Nous trouvons dans l’Histoire de ma Vie un excellent portrait de cet élégant et aimable représentant de l’ancien régime et de son existence insouciante, consacrée aux lettres et aux arts et à toutes les jouissances d’une culture raffinée. Il dessinait, se livrait à des travaux manuels, jouait du violon, lisait beaucoup, se tenait au courant de la littérature contemporaine, connaissait tous les hommes éminents de son époque (il eut même, pendant quelque temps, Jean-Jacques Rousseau pour secrétaire). Morose, ou malade, ou désœuvré, il ne l’était jamais, considérant ces « trois choses » comme indignes d’un gentilhomme correct et sachant dissimuler ses souffrances jusqu’à sa dernière heure. Ce qu’il cherchait avant tout, c’était d’empêcher sa jeune femme de s’ennuyer auprès de lui. Il y réussit pleinement, elle ne rappela jamais plus tard qu’avec attendrissement le souvenir de son vieil époux. Mais lorsqu’elle s’avisa, après sa mort, de mettre ses affaires en ordre, elle s’aperçut que la moitié de sa fortune était dissipée. Après avoir acquitté toutes les dettes de feu son mari, Mme  Dupin de Francueil put, avec le restant de sa fortune, acheter au sieur Piaron de Serennes son domaine — Nohant — qu’il avait acquis dans Le Berry au moment de la vente des biens nationaux. Elle s’y installa en 1795, et consacra toute sa vie à l’éducation de son fils adoré. Elle lui donna pour précepteur un certain Deschartres, un abbé qui, après la révolution, jeta sa soutane, s’adonna à l’étude des sciences naturelles et de la médecine, devint assez bon chirurgien, et fut, dans la suite, l’instituteur de George Sand elle-même. Il se montra toujours tout dévoué à Mme  Dupin, à son fils, et plus tard à sa petit-fille ; nous aurons encore maintes fois l’occasion de parler de lui.

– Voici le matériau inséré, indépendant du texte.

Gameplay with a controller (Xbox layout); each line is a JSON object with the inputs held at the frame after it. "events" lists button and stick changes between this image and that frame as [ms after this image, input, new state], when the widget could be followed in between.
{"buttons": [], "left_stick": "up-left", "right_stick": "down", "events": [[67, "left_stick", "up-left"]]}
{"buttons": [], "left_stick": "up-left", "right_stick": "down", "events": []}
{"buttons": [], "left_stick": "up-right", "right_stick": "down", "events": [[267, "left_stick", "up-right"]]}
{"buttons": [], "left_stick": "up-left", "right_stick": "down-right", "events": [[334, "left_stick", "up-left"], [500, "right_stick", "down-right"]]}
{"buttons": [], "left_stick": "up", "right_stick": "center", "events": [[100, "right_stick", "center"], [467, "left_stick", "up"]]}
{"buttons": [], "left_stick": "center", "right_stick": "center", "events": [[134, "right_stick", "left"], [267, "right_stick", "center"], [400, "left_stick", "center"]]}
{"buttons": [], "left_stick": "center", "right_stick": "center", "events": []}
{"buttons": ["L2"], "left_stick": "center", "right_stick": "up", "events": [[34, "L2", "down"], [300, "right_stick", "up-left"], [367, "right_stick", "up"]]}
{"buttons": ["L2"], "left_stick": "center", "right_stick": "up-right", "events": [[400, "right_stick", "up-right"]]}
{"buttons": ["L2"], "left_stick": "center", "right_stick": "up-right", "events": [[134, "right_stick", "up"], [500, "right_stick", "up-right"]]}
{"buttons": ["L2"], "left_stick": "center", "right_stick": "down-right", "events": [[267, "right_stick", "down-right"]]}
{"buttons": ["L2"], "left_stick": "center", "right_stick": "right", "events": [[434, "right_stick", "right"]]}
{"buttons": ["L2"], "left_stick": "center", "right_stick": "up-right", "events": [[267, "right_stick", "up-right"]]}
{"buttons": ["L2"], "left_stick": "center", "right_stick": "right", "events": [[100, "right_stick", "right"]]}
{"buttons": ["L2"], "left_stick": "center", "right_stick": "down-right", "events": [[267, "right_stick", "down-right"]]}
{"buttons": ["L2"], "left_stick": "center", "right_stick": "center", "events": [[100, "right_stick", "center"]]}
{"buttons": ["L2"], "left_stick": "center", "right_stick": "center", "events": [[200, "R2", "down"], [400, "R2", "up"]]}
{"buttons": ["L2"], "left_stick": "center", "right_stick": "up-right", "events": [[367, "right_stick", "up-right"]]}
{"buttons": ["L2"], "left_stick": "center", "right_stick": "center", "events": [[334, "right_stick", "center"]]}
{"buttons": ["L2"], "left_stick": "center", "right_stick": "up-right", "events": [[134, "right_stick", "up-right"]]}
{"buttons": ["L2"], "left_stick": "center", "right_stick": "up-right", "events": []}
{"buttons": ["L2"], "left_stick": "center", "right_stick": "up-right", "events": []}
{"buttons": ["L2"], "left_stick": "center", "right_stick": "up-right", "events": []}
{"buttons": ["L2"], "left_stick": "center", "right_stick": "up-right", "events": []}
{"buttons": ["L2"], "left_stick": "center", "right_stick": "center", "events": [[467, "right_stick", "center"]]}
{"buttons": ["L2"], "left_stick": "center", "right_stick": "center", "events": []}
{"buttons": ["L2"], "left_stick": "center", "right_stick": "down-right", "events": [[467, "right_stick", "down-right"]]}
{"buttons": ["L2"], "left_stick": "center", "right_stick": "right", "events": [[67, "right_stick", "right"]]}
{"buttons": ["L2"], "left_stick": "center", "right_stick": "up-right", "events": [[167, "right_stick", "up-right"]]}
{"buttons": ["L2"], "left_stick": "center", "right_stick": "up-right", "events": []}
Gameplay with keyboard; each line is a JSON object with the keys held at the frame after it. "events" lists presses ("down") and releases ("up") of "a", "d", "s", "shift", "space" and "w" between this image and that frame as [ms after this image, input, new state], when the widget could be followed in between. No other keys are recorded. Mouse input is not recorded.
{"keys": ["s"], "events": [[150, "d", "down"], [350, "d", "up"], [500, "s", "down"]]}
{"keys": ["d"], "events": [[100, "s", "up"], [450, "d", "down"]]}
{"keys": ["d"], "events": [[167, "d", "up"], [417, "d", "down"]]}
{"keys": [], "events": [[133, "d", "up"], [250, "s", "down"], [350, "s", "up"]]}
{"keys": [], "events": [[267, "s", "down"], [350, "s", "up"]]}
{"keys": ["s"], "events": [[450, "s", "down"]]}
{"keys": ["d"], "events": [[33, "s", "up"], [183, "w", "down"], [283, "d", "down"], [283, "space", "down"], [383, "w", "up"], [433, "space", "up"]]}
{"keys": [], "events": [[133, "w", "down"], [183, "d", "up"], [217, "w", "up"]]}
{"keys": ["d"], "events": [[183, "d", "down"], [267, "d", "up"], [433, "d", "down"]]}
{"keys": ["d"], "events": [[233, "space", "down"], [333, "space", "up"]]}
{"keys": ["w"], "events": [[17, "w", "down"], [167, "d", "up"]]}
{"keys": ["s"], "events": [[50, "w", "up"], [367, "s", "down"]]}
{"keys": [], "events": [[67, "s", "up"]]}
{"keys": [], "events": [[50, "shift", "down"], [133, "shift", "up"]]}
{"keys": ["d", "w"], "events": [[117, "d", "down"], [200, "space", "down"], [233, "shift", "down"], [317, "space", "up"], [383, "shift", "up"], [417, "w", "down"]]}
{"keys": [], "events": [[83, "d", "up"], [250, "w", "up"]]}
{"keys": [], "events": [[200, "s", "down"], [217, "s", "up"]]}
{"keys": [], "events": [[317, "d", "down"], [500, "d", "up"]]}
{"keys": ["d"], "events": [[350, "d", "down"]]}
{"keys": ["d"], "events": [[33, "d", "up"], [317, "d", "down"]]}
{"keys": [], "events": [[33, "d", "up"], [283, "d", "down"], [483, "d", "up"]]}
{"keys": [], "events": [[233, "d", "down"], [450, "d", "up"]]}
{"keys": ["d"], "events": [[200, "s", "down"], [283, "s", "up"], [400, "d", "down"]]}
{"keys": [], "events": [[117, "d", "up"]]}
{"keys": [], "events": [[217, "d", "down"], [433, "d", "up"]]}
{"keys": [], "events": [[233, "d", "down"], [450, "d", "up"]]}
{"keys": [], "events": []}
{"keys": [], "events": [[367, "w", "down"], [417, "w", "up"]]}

Le jeune Maurice Dupin grandit dans la même sphère intellectuelle que sa mère. Il aimait à s’occuper d’art ; il jouait fort bien du violon, avant pour la musique de grandes dispositions qu’il avait probablement héritées d’elle, ainsi que de son père et de sa grand’mère, et il aimait passionnément le théâtre. Sa mère L’adorait et il le lui rendait bien. La tempête de la Révolution qui éclata avec la même violence sur les bons et sur les méchants, sur les ennemis des doctrines libérales comme sur ses adeptes (Mme  Dupin en était une ; elle partageait sérieusement les idées de Voltaire et de Rousseau et ne se contentait pas, comme la plupart des gens de son monde, de copier les petits pamphlets contre Marie-Antoinette ou de débiter des méchancetés contre la famille royale), cette tempête, disons-nous, faillit perdre les Dupin. Ils eurent à supporter des perquisitions, des « descentes à domicile », des arrestations et des incarcérations ; tout ce qu’ils blâmaient, eux et les autres aristocrates libres-penseurs, dans l’ancien régime, fut alors pratiqué par les représentants du nouvel ordre de choses. Les Dupin purent enfin, heureusement, sortir sains et saufs de toutes ces épreuves, mais l’ancien cours normal de leur existence se trouvait bouleversé ; ce qui souffrit surtout, ce fut la régularité de l’éducation de Maurice Dupin qui fut à jamais interrompue. Il avait à peine seize ans. Élevé par sa mère dans l’esprit des idées « d’égalité, de fraternité, de liberté, » alors triomphantes (elle envisageait cependant avec horreur la réalisation de ces idées au moyen de la guillotine et des autres violences de l’époque), il entra, une année plus tard, dans les rangs de l’armée républicaine. Simple soldat, d’abord, sous les ordres de Masséna, puis attaché à la personne du général Dupont, il fit, de 1796 à 1808, toutes les campagnes républicaines et impériales, traversa l’Allemagne, L’Italie et l’Espagne, fut blessé, fait prisonnier par les Autrichiens, et devint plus tard le brillant aide de camp du brave Murat. Il mourut subitement en 1808, tout jeune encore, désarçonné par un cheval ombrageux et tué sur place, pendant un congé qu’entre deux campagnes il passait à Nohant, chez sa mère. Sa correspondance avec sa mère nous le dépeint comme un jeune homme exubérant de vie, un peu étourdi, mais généreux et loyal, une nature franche et artistique, véritable type des vaillants soldats de la République.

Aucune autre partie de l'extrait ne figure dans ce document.